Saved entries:
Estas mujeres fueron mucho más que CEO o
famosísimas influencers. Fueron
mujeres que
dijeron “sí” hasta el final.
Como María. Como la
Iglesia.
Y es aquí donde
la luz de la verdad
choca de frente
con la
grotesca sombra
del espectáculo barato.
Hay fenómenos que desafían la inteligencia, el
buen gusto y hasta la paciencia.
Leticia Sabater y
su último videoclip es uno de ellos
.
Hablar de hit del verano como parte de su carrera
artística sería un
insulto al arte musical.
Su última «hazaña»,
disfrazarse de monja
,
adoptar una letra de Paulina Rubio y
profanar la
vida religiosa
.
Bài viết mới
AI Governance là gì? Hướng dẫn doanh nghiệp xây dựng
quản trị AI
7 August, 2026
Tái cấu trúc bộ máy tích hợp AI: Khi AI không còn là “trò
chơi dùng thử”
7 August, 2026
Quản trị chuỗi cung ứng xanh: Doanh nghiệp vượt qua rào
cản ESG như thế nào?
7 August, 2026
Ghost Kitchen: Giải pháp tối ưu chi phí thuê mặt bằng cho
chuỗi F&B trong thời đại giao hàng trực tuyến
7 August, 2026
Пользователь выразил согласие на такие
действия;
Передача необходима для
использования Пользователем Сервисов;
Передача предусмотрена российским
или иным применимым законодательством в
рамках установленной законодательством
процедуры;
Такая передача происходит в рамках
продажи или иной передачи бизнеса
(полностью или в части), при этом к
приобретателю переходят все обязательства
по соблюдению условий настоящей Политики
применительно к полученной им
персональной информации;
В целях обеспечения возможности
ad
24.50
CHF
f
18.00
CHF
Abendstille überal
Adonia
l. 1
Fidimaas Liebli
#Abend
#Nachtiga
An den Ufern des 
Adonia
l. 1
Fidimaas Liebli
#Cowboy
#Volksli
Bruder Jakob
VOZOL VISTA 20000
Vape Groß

Job: Please rename "Adonia" to "Adonis" everywhere it appears in the material above, and keep every other line unchanged.

Reply to the exercise:
Estas mujeres fueron mucho más que CEO o
famosísimas influencers. Fueron
mujeres que
dijeron “sí” hasta el final.
Como María. Como la
Iglesia.
Y es aquí donde
la luz de la verdad
choca de frente
con la
grotesca sombra
del espectáculo barato.
Hay fenómenos que desafían la inteligencia, el
buen gusto y hasta la paciencia.
Leticia Sabater y
su último videoclip es uno de ellos
.
Hablar de hit del verano como parte de su carrera
artística sería un
insulto al arte musical.
Su última «hazaña»,
disfrazarse de monja
,
adoptar una letra de Paulina Rubio y
profanar la
vida religiosa
.
Bài viết mới
AI Governance là gì? Hướng dẫn doanh nghiệp xây dựng
quản trị AI
7 August, 2026
Tái cấu trúc bộ máy tích hợp AI: Khi AI không còn là “trò
chơi dùng thử”
7 August, 2026
Quản trị chuỗi cung ứng xanh: Doanh nghiệp vượt qua rào
cản ESG như thế nào?
7 August, 2026
Ghost Kitchen: Giải pháp tối ưu chi phí thuê mặt bằng cho
chuỗi F&B trong thời đại giao hàng trực tuyến
7 August, 2026
Пользователь выразил согласие на такие
действия;
Передача необходима для
использования Пользователем Сервисов;
Передача предусмотрена российским
или иным применимым законодательством в
рамках установленной законодательством
процедуры;
Такая передача происходит в рамках
продажи или иной передачи бизнеса
(полностью или в части), при этом к
приобретателю переходят все обязательства
по соблюдению условий настоящей Политики
применительно к полученной им
персональной информации;
В целях обеспечения возможности
ad
24.50
CHF
f
18.00
CHF
Abendstille überal
Adonis
l. 1
Fidimaas Liebli
#Abend
#Nachtiga
An den Ufern des 
Adonis
l. 1
Fidimaas Liebli
#Cowboy
#Volksli
Bruder Jakob
VOZOL VISTA 20000
Vape Groß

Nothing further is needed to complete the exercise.